Lord Ashdown, thanks so much for being with us.

PADDY ASHDOWN: My privilege, Scott.


SIMON: Do you have any idea why the appointment fell through?

ASHDOWN: Some of them has said to me, Scott, that this may have been something to do with the fact that I had a certain reputation in Bosnia, the tackling corruption and organized crime and there may be some in Afghanistan who wouldn't have welcomed an energetic approach on those in Afghanistan, but I think that's speculation. I think it's mostly to do with internal politics.

SIMON: You've met President Karzai as I recall.

ASHDOWN: Yeah, I met him, gone over it with him, wished him well. He has a very tough and difficult job to do. I admire him for his tenacity and I recognize just how difficult and delicate that job is. So he expressed what he believed to be in the best interest of his people, and I have no complaint about that.

SIMON: How difficult is it to make an appointment of the kind that you were on the verge of holding? Is it - as a politician, can you help us appreciate all the different things that have to be balanced?


ASHDOWN: So it's a pretty chaotic system, and by the way, very, very frequently ends up with the wrong person in the wrong job. We tend to choose people who are diplomats, whereas this is quintessentially a political kind of operation. I cannot imagine a more chaotic, silly, disorganized and unhelpful way of choosing important people for important jobs.

SIMON: Is the world paying enough attention to Afghanistan?

ASHDOWN: So it's very serious. I think the United States takes it seriously. I think Britain takes it seriously. I think a number of other nations take it seriously, but judging by the lack of contribution and sometimes the lack of ability to get your troops to do difficult things, which some countries involved in Afghanistan have shown, I'm not sure they take it seriously, even if they know it's important.

SIMON: Let me get just your thoughts on something very specific. As you know, and you alluded to it, there's a debate going on in Canada, where some people in Canada want their troops to remain just as long as they don't have to, you know, fight anybody. They want them to be in a non-combat role.

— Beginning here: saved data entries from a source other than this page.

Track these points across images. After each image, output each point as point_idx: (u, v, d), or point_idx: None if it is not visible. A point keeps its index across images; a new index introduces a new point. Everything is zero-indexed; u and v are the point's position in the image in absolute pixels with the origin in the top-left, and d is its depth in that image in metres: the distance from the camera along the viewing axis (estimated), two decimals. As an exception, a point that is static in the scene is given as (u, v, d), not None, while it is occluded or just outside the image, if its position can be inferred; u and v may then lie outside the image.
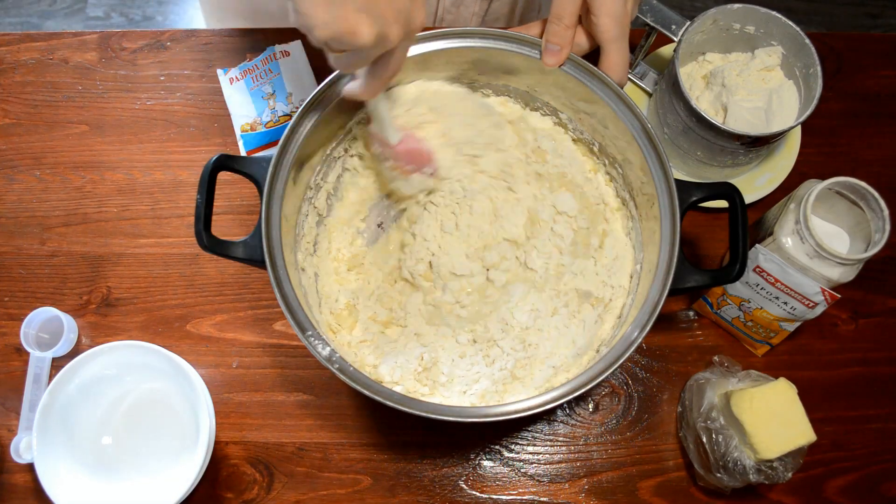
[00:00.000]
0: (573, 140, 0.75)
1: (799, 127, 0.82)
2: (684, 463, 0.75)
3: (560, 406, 0.74)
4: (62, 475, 0.70)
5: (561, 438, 0.76)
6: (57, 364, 0.76)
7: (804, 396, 0.68)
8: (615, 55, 0.65)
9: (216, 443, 0.74)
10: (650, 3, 0.75)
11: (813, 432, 0.67)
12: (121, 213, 0.83)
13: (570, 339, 0.69)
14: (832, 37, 0.91)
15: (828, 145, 0.86)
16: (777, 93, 0.75)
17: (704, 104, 0.77)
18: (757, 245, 0.70)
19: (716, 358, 0.75)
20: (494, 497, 0.75)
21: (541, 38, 0.67)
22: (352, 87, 0.62)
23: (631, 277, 0.71)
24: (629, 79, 0.84)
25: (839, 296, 0.68)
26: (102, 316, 0.80)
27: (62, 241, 0.82)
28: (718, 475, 0.69)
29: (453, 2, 0.92)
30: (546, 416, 0.77)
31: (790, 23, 0.73)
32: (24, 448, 0.72)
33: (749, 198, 0.78)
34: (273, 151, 0.63)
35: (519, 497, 0.75)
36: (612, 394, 0.78)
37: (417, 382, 0.68)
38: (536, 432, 0.76)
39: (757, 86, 0.76)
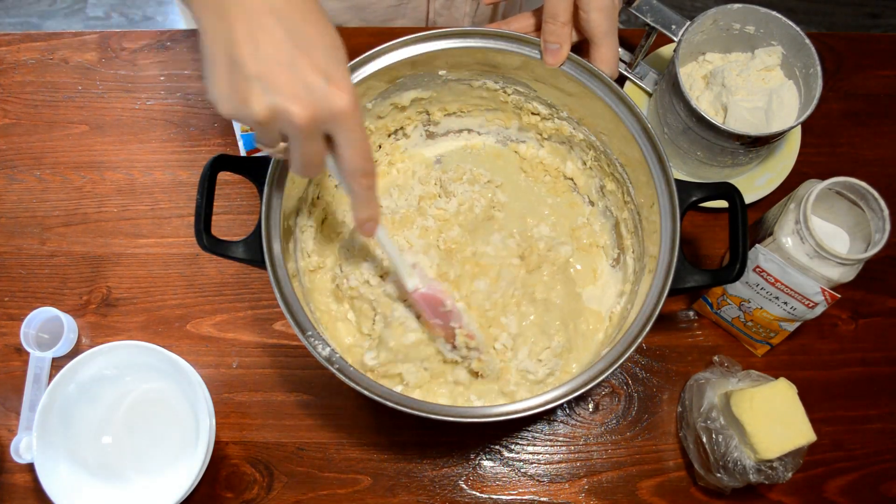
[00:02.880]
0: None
1: (799, 127, 0.82)
2: (684, 463, 0.75)
3: (560, 406, 0.74)
4: (62, 475, 0.70)
5: (561, 438, 0.76)
6: (57, 364, 0.76)
7: (804, 396, 0.68)
8: (607, 49, 0.65)
9: (216, 443, 0.74)
10: (650, 3, 0.75)
11: (813, 432, 0.67)
12: (121, 213, 0.83)
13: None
14: (832, 37, 0.91)
15: (828, 145, 0.86)
16: (777, 93, 0.75)
17: (704, 104, 0.78)
18: (757, 245, 0.70)
19: (716, 358, 0.75)
20: (494, 497, 0.75)
21: (527, 32, 0.67)
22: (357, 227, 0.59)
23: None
24: (629, 79, 0.84)
25: (839, 296, 0.68)
26: (102, 316, 0.80)
27: (62, 241, 0.82)
28: (718, 475, 0.69)
29: (443, 4, 0.92)
30: (546, 416, 0.77)
31: (790, 23, 0.73)
32: (24, 448, 0.72)
33: (749, 198, 0.78)
34: (273, 151, 0.63)
35: (519, 497, 0.75)
36: (612, 394, 0.78)
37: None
38: (536, 432, 0.76)
39: (757, 86, 0.76)
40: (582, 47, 0.68)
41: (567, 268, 0.75)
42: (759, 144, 0.73)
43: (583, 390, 0.58)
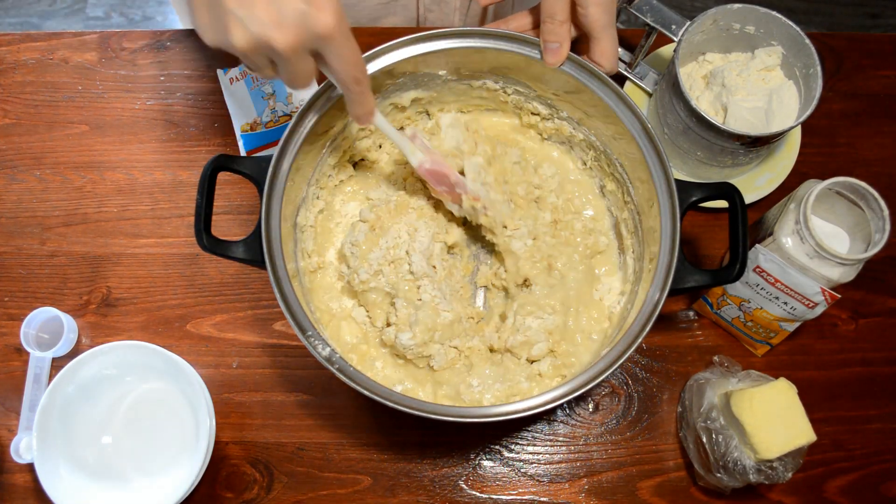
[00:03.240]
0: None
1: (799, 127, 0.82)
2: (684, 463, 0.75)
3: (560, 406, 0.74)
4: (62, 475, 0.70)
5: (561, 438, 0.76)
6: (57, 364, 0.76)
7: (804, 396, 0.68)
8: (606, 43, 0.66)
9: (216, 443, 0.74)
10: (650, 3, 0.75)
11: (813, 432, 0.67)
12: (121, 213, 0.83)
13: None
14: (832, 37, 0.91)
15: (828, 145, 0.86)
16: (777, 93, 0.75)
17: (704, 104, 0.78)
18: (757, 245, 0.70)
19: (716, 358, 0.75)
20: (494, 497, 0.75)
21: (525, 31, 0.67)
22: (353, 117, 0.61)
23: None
24: (629, 79, 0.84)
25: (839, 296, 0.68)
26: (102, 316, 0.80)
27: (62, 241, 0.82)
28: (718, 475, 0.69)
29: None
30: (546, 416, 0.77)
31: (790, 23, 0.73)
32: (24, 448, 0.72)
33: (749, 198, 0.78)
34: (273, 151, 0.63)
35: (519, 497, 0.75)
36: (612, 394, 0.78)
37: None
38: (536, 432, 0.76)
39: (757, 86, 0.76)
40: (580, 44, 0.68)
41: (593, 260, 0.75)
42: (759, 144, 0.73)
43: (583, 390, 0.58)
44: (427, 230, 0.70)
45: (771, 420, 0.66)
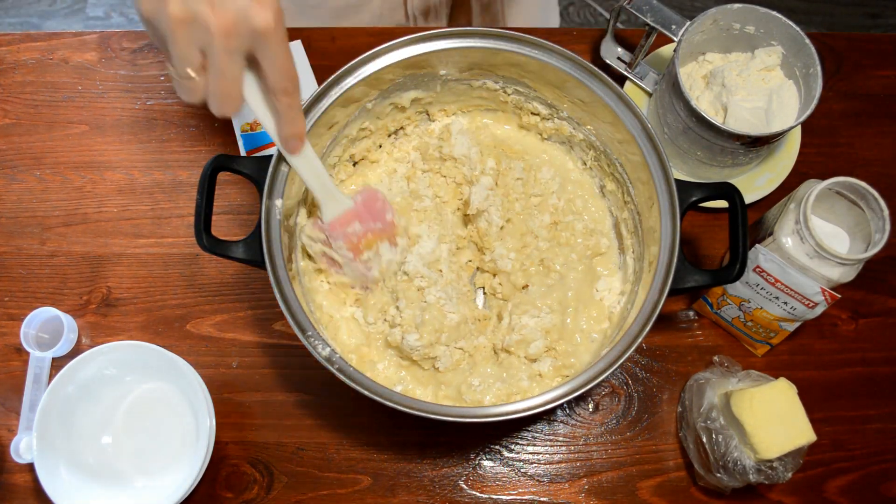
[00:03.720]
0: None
1: (799, 127, 0.82)
2: (684, 463, 0.75)
3: (560, 406, 0.74)
4: (62, 475, 0.70)
5: (561, 438, 0.76)
6: (57, 364, 0.76)
7: (804, 396, 0.68)
8: None
9: (216, 443, 0.74)
10: (650, 3, 0.75)
11: (813, 432, 0.67)
12: (121, 213, 0.83)
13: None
14: (832, 37, 0.91)
15: (828, 145, 0.86)
16: (777, 93, 0.75)
17: (704, 104, 0.78)
18: (757, 245, 0.70)
19: (716, 358, 0.75)
20: (494, 497, 0.75)
21: None
22: (281, 146, 0.59)
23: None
24: (629, 79, 0.84)
25: (839, 296, 0.68)
26: (102, 316, 0.80)
27: (62, 241, 0.82)
28: (718, 475, 0.69)
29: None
30: (546, 416, 0.77)
31: (790, 23, 0.73)
32: (24, 448, 0.72)
33: (749, 198, 0.78)
34: (273, 151, 0.63)
35: (519, 497, 0.75)
36: (612, 394, 0.78)
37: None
38: (536, 432, 0.76)
39: (757, 86, 0.76)
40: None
41: (594, 260, 0.75)
42: (759, 144, 0.73)
43: (583, 390, 0.58)
44: (432, 233, 0.70)
45: (771, 420, 0.66)
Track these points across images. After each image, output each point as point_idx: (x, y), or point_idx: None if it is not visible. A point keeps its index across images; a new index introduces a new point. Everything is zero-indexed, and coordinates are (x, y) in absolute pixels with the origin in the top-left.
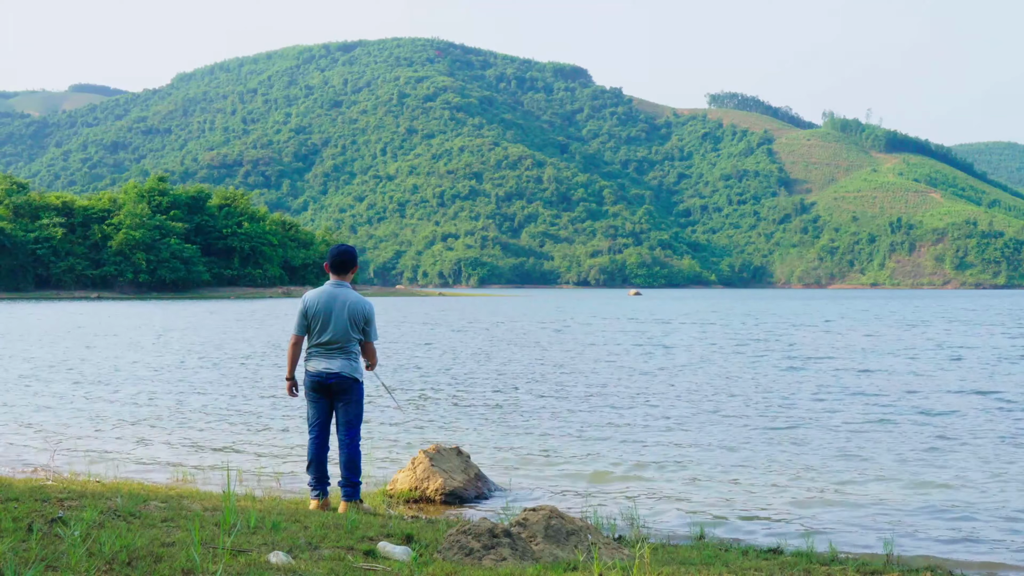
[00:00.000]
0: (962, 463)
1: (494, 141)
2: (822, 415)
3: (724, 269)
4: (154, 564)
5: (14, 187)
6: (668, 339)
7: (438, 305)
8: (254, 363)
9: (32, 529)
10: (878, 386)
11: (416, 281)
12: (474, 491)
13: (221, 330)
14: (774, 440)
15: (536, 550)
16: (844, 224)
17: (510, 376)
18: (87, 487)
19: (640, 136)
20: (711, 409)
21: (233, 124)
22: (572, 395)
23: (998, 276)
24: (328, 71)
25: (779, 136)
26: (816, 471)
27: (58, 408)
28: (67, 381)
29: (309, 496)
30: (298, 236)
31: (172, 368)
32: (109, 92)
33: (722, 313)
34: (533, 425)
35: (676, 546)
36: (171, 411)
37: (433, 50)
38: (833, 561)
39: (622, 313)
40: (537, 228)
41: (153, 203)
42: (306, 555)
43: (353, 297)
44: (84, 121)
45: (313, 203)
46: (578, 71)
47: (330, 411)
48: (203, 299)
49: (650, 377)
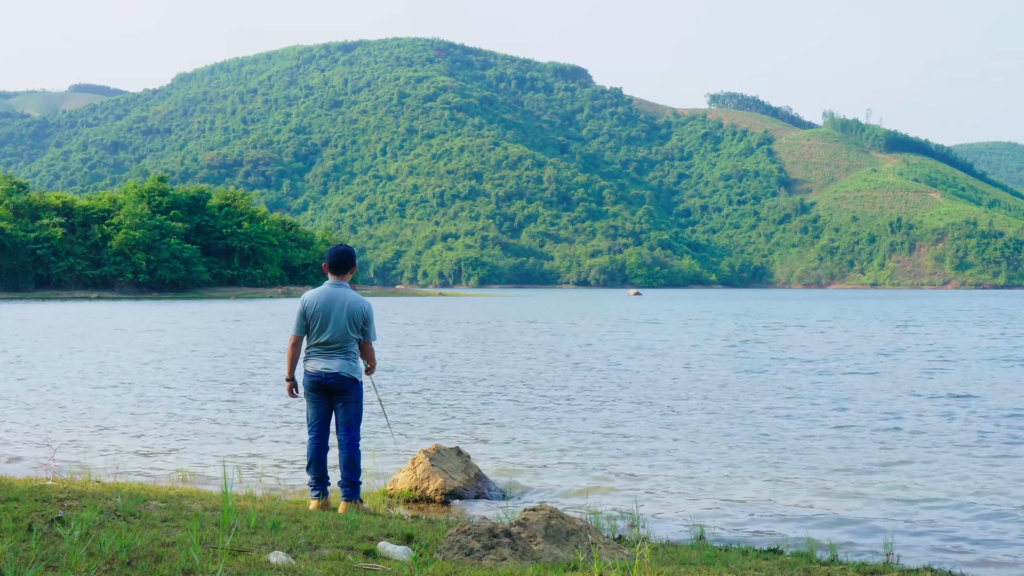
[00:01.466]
0: (962, 463)
1: (494, 141)
2: (822, 415)
3: (724, 269)
4: (154, 564)
5: (14, 187)
6: (667, 339)
7: (438, 305)
8: (255, 363)
9: (32, 529)
10: (878, 386)
11: (416, 281)
12: (474, 491)
13: (218, 330)
14: (774, 440)
15: (536, 550)
16: (844, 224)
17: (510, 376)
18: (87, 487)
19: (640, 136)
20: (711, 409)
21: (233, 124)
22: (572, 395)
23: (998, 276)
24: (328, 71)
25: (779, 136)
26: (816, 471)
27: (58, 408)
28: (67, 381)
29: (309, 496)
30: (298, 236)
31: (172, 368)
32: (109, 92)
33: (724, 313)
34: (533, 425)
35: (676, 546)
36: (171, 411)
37: (433, 50)
38: (833, 561)
39: (623, 313)
40: (537, 228)
41: (153, 203)
42: (306, 555)
43: (352, 297)
44: (84, 121)
45: (313, 203)
46: (578, 71)
47: (329, 411)
48: (203, 299)
49: (650, 377)
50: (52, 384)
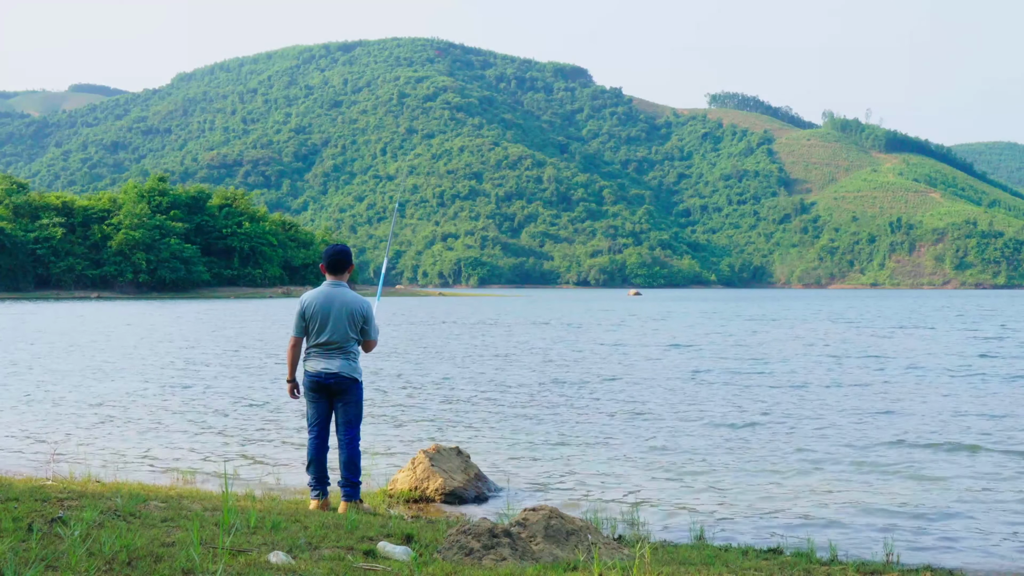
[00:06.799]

Is that practical?

ASHDOWN: I understand how some people think that this - it would be much better if only soldiers would deal with the soft power elements of this and not risk their lives, but that can't be done. They have to be prepared to do both of those jobs, and it takes the most-skilled soldiers to do it. By the way, those include Canadian soldiers, who are extremely good at this. I think they include the British. I think - I'm certain they include the United States, and I think there are other nations, as well, who are good. The Dutch are very good. But some are considerably less good at doing this very difficult job.

SIMON: One last question as we close, Lord Ashdown, having been the special representative in charge of Bosnia, are you pleased about Kosovo independence?

ASHDOWN: If it'd happened earlier, there'd have been less mischief made from it. It is the only solution that could've happened. I think there will be some bumpy times ahead, but in my view they will not be seriously bumpy, and they probably won't last very long. It should've happened earlier, Scott. That's the big thing.

SIMON: Paddy, thanks so much.

ASHDOWN: Pleasure, nice to be with you.